TeX
|
TEX, written as TeX in plain text, is a typesetting system created by Donald Knuth. It is popular in academia, especially in the mathematics, physics and computer science communities. It has largely displaced Unix troff, the other favored formatter, in many Unix installations.
TeX is generally considered to be the best way to typeset complex mathematical formulas, but, especially in the form of LaTeX and other template packages, is now also being used for many other typesetting tasks.
Contents |
The name and its pronunciation(s)
A homage to Caltech, where Knuth received his doctorate, the name TeX is intended to be pronounced "tekh", where "kh" represents the sound at the end of Scottish loch or the name of the German composer Bach (in IPA ). The X is meant to represent the Greek letter χ (chi). TeX is the abbreviation of τέχνη (technē), Greek for "art" and "craft", which is also the source word of technical. English speakers often pronounce it "tek", like the first syllable of technology.
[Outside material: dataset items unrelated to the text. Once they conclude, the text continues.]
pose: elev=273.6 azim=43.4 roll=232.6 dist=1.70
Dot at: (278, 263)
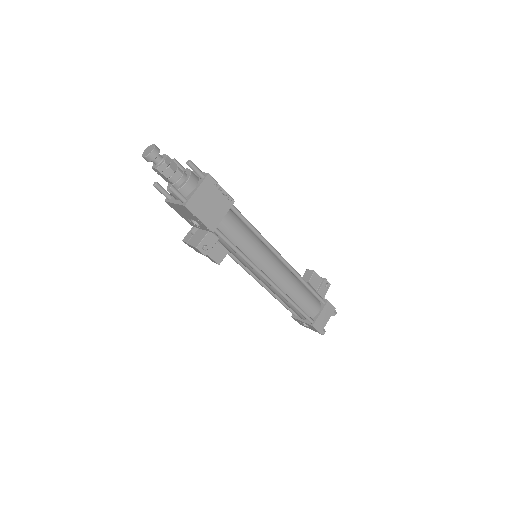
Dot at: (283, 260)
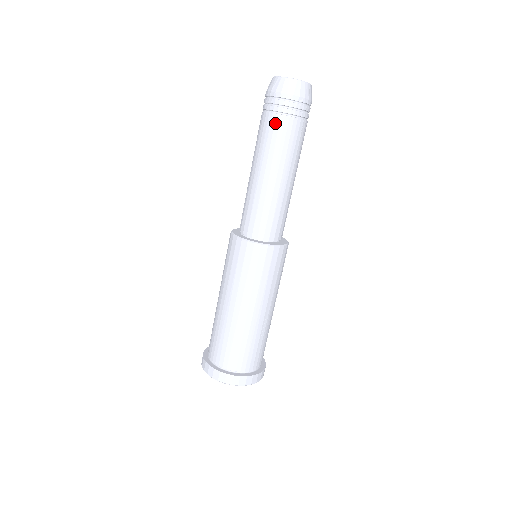
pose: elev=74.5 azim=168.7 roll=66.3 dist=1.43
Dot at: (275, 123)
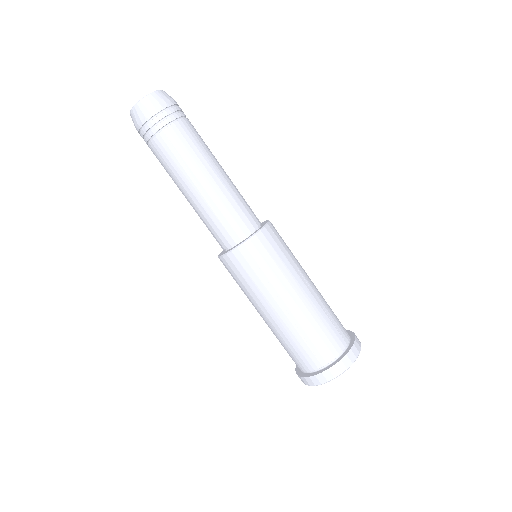
Dot at: (153, 153)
The name is properly typeset with the "E" below the baseline; systems that do not support subscript layout use the approximation "TeX". Fans like to proliferate names from the word "TeX" — such as TeXnician (user of TeX software), TeXhacker (TeX programmer), TeXmaster (competent TeX programmer), TeXhax, and TeXnique.
History
Knuth began to write TeX because he had become annoyed at the declining quality of the typesetting in volumes I-III of his monumental The Art of Computer Programming. In a manifestation of the typical hackish urge to solve the problem at hand once and for all, he began to design his own typesetting language. He thought he would finish it on his sabbatical in 1978, but the language was not frozen until 1989, more than ten years later.
Guy Steele happened to be at Stanford during the summer of 1978, when Knuth was developing his first version of TeX. When Steele returned to MIT that fall, he rewrote TeX's I/O to run under ITS.
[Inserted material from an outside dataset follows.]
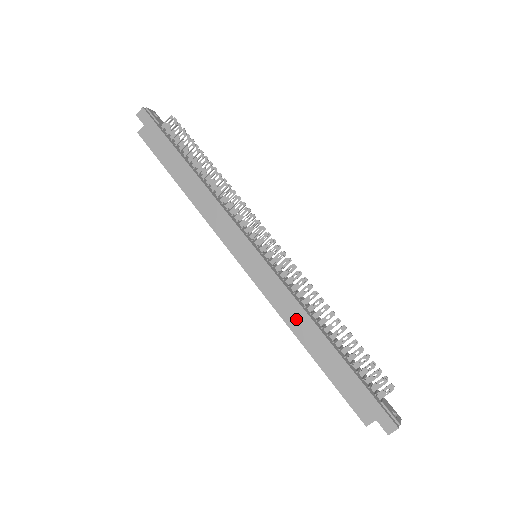
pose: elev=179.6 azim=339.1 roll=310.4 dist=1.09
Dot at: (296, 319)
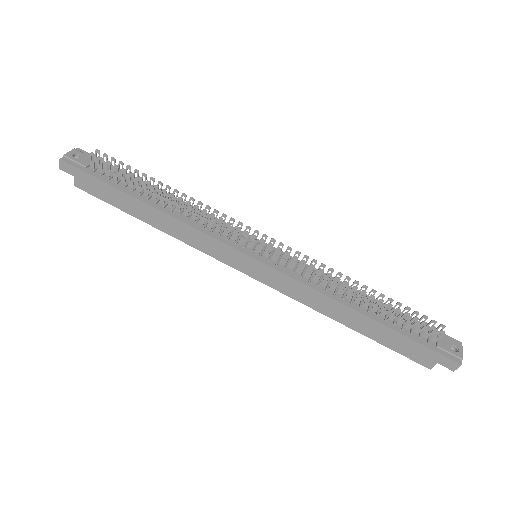
Dot at: (323, 305)
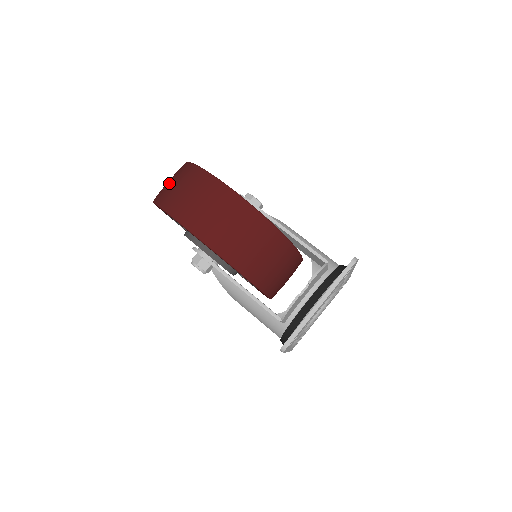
The first version of TeX was written in the SAIL programming language to run on a PDP-10 under Stanford's WAITS operating system. For later versions of TeX, Knuth invented the concept of literate programming, a way of producing compilable source code and high quality cross-linked documentation (typeset in TeX of course) from the same original file. The language used is called WEB and produces programs in Pascal.
TeX has an idiosyncratic version numbering system. Since version 3, updates have been indicated by adding an extra digit at the end of the decimal, so that the version number asymptotically approaches π. The current version is 3.141592. This is a reflection of the fact that TeX is now very stable, and only minor updates are anticipated. Knuth has stated that the "absolutely final change (to be made after my death)" will be to change the version number to π, at which point all remaining bugs will become features.
The typesetting system
TeX commands commonly start with a backslash and are grouped with curly braces. However, almost all of TeX's syntactic properties can be changed on the fly which makes TeX input hard to parse by anything but TeX itself. TeX is a macro and token based language: many commands, including most user-defined ones, are expanded on the fly until only unexpandable tokens remain which get executed. Expansion itself is practically side-effect free. Tail recursion of macros takes no memory, and if-then-else constructs are available. This makes TeX a Turing-complete language even at expansion level.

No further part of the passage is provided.